Después de transcurrido más de 2000 años, el Evangelio de Jesús se ha extendido y enseñado en todos los continentes, y actualmente, se cuentan en miles de millones los cristianos en el mundo.

Pero, así como sucede en la educación y difusión de temas tan extensos y profundos como la religión, en que con frecuencia se tiende a andar por las ramas, también en la enseñaza del Evangelio se le ha dado más importancia a cuestiones secundarias como la moral y las buenas obras, que al asunto primordial de la promesa de vida eterna.

Si no sabías que eres merecedor de la vida eterna, espero de corazón que lo creas firmemente, para que de ese modo te consideres digno de ella y no descanses hasta alcanzarla con la guía del Espíritu Santo.

 

La esperanza de vida eterna es el ancla más firme en ésta vida dura, cambiante y agitada.

Cruz usada en las inscripciones de tumbas de cristianos

  «a fin de que por dos cosas inmutables, en las cuales es imposible que Dios mienta, los que hemos buscado refugio seamos grandemente animados para asirnos de la esperanza puesta delante de nosotros, la cual tenemos como ancla segura y firme del alma, que penetra hasta detrás del velo, donde Jesús entró por nosotros como precursor, hecho, a semejanza de Melquisedec, sumo sacerdote para siempreHebreos 6, 18-20

 

Recuerdo un gran ancla de hierro, que estaba colocado frente a la entrada principal del Club náutico en mi ciudad natal. Era un ancla de varios metros de largo que pesaba varias toneladas, y que servía de símbolo de identificación de la actividad de ese centro social. La figura del ancla siempre ha servido de imagen representativa de los marineros y la navegación.

El ancla es un componente indispensable de los barcos, puesto que sirve para asegurar la embarcación en un lugar fijo cuando está detenida en el mar. Sin el ancla, la embarcación estaría vagando sin rumbo y sometida a las fuerzas de las olas y del viento.

Las primeras comunidades de cristianos en la antigüedad en el siglo I, utilizaron la cruz en forma de ancla en sus sepulcros y catacumbas, para simbolizar el deseo profundo de asegurar su alma en Jesucristo y en su promesa de vida eterna en el Reino de los Cielos.

La esperanza de la que San Pablo habla en los versículos mencionados de su carta a los Hebreos, no se refiere en nuestra vida terrenal sino a la celestial, después de la muerte.

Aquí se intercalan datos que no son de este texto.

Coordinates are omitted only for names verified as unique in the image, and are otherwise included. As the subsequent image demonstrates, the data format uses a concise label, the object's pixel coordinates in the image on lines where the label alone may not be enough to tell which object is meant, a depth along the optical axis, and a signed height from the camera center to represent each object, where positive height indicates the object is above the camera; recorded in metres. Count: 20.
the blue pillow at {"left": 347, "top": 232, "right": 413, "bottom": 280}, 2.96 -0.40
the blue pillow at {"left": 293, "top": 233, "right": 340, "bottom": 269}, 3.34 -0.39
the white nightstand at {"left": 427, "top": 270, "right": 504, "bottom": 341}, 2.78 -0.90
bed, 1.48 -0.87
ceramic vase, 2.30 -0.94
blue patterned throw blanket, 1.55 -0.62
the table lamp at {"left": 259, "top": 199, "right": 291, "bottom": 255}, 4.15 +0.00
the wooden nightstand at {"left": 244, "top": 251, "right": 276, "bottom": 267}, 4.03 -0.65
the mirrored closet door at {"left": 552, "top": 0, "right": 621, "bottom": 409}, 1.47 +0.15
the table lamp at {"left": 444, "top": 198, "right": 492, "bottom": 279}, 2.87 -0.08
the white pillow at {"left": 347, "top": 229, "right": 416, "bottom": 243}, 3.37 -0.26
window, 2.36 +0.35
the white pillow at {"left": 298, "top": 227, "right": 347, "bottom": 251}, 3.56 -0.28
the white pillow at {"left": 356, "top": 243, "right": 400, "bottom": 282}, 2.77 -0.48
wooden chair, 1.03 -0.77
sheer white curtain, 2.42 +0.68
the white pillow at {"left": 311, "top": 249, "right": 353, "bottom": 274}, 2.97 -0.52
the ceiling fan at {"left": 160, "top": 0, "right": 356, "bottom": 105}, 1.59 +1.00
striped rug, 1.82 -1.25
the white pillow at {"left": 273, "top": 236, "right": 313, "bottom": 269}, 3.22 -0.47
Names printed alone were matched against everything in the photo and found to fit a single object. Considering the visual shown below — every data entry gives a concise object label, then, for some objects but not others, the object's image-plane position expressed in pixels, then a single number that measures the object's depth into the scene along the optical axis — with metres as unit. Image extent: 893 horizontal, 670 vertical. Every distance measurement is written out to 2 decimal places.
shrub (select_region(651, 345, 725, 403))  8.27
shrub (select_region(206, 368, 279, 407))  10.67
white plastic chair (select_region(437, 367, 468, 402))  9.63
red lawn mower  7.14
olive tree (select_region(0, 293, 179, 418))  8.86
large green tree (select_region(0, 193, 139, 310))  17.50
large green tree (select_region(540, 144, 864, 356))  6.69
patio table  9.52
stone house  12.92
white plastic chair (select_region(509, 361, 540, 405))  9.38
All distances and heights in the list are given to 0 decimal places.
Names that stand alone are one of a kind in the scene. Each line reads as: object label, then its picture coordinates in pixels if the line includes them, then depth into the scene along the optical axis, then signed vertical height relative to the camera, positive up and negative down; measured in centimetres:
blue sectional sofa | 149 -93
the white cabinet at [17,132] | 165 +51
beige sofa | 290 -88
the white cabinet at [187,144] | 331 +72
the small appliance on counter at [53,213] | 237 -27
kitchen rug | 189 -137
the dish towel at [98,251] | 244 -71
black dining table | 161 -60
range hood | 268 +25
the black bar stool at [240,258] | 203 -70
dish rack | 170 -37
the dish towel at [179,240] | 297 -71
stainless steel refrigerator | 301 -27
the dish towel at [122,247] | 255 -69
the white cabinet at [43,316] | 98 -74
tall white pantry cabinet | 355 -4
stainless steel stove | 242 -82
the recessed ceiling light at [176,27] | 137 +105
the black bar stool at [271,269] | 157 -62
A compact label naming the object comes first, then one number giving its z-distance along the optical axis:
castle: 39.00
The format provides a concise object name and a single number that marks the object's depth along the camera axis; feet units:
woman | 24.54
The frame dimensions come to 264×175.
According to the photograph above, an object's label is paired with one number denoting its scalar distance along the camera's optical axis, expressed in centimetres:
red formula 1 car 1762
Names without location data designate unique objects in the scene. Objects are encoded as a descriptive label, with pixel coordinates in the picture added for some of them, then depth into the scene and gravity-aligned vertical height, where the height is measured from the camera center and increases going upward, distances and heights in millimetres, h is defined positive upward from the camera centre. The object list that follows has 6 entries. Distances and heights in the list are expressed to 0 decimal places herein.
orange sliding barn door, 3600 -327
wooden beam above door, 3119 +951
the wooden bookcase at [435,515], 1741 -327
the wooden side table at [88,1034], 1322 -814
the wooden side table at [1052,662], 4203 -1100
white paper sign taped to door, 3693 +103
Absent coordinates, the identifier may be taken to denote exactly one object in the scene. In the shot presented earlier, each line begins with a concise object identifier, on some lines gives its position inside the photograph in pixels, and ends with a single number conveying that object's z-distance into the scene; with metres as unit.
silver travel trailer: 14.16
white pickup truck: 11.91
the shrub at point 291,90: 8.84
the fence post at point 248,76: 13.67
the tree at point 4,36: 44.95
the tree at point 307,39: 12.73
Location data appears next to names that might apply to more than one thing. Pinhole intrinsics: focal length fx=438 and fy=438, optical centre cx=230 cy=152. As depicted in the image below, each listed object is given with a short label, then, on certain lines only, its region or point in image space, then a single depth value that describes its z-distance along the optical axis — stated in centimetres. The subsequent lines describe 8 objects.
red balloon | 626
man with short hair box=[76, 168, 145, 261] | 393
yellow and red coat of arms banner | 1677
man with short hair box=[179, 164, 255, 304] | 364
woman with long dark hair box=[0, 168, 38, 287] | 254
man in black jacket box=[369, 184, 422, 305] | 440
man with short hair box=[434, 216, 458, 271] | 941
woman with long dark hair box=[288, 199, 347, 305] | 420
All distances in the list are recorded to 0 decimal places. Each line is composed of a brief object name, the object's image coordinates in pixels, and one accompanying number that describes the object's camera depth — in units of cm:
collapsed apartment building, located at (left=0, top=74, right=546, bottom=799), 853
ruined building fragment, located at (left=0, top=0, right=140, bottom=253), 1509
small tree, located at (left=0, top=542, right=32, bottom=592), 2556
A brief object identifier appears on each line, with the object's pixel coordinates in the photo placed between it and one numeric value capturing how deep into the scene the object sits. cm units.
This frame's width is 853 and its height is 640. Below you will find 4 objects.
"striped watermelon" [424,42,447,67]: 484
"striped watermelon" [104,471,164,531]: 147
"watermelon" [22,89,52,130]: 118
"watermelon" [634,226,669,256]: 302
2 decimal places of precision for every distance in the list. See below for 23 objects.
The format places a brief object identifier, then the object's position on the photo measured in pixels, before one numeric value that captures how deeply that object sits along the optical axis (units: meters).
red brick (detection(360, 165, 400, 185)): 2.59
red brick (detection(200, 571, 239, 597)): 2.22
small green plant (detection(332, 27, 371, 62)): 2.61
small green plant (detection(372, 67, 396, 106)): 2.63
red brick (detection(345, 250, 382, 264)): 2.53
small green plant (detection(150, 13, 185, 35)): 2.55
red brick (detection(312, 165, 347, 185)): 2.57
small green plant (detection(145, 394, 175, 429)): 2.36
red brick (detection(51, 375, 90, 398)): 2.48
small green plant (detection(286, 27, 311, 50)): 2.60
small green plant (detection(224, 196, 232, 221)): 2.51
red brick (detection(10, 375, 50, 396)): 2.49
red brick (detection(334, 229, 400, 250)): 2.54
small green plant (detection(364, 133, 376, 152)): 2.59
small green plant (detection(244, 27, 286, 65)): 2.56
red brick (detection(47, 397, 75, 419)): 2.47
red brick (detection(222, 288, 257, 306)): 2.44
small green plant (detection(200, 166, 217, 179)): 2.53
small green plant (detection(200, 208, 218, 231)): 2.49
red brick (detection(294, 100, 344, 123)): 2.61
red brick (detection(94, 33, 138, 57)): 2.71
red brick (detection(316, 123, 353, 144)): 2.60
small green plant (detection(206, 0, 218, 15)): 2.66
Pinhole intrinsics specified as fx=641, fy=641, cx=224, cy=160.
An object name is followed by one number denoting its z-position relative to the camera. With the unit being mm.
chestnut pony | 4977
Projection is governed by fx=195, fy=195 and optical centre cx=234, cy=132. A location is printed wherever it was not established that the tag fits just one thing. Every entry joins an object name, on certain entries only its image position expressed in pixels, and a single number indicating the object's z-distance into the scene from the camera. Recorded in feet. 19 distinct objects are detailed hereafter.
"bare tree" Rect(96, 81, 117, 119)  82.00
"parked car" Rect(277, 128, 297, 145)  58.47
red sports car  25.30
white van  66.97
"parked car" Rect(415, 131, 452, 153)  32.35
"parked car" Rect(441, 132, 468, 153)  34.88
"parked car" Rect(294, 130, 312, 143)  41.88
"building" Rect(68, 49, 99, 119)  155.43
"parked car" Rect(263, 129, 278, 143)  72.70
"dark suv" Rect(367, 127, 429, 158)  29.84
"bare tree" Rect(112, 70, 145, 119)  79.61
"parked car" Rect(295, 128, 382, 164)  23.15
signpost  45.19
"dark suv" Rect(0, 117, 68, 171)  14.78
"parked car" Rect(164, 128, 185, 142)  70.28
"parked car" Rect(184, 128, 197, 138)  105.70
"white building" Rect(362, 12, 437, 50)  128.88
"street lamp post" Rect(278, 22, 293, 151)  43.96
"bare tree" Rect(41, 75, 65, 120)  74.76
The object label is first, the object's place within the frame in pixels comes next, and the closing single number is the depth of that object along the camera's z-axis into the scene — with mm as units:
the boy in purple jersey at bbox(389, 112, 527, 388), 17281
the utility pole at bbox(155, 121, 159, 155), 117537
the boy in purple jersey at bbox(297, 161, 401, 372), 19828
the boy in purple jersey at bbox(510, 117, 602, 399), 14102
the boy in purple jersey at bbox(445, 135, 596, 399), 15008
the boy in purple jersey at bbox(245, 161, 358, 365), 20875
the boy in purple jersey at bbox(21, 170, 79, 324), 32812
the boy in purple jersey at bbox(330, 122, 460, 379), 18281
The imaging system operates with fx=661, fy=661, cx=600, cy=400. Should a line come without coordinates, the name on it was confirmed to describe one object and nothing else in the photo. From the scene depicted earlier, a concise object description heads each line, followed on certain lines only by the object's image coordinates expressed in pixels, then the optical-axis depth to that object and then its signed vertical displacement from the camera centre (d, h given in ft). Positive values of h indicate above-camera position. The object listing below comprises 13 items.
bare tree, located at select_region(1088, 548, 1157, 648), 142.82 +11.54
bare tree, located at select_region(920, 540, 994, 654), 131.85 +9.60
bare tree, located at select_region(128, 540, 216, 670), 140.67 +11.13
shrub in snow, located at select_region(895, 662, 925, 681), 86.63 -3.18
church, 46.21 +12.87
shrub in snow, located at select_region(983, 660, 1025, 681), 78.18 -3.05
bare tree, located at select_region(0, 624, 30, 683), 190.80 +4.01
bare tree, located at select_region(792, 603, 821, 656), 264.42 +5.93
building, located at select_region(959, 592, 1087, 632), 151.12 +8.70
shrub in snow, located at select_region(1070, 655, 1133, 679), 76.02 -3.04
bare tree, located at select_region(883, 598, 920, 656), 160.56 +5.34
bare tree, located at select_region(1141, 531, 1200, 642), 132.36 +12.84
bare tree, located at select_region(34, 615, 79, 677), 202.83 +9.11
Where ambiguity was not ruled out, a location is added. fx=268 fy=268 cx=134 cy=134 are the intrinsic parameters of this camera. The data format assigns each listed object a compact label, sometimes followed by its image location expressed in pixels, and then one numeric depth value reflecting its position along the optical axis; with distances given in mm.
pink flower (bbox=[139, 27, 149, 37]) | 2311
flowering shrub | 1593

Por eso, el ancla como símbolo cristiano representa la esperanza de la salvación eterna.

El cristiano al poner su toda su fe en el Señor Jesucristo y en su promesa de vida eterna, puede entonces andar con mucho mayor seguridad y firmeza en el mar de penas, sufrimientos y aflicciones que contiene la vida, porque dispone de un ancla espiritual con que aferrarse a Dios en los momentos tempestuosos, y sobre todo, en la hora del inexorable naufragio fatal de la muerte.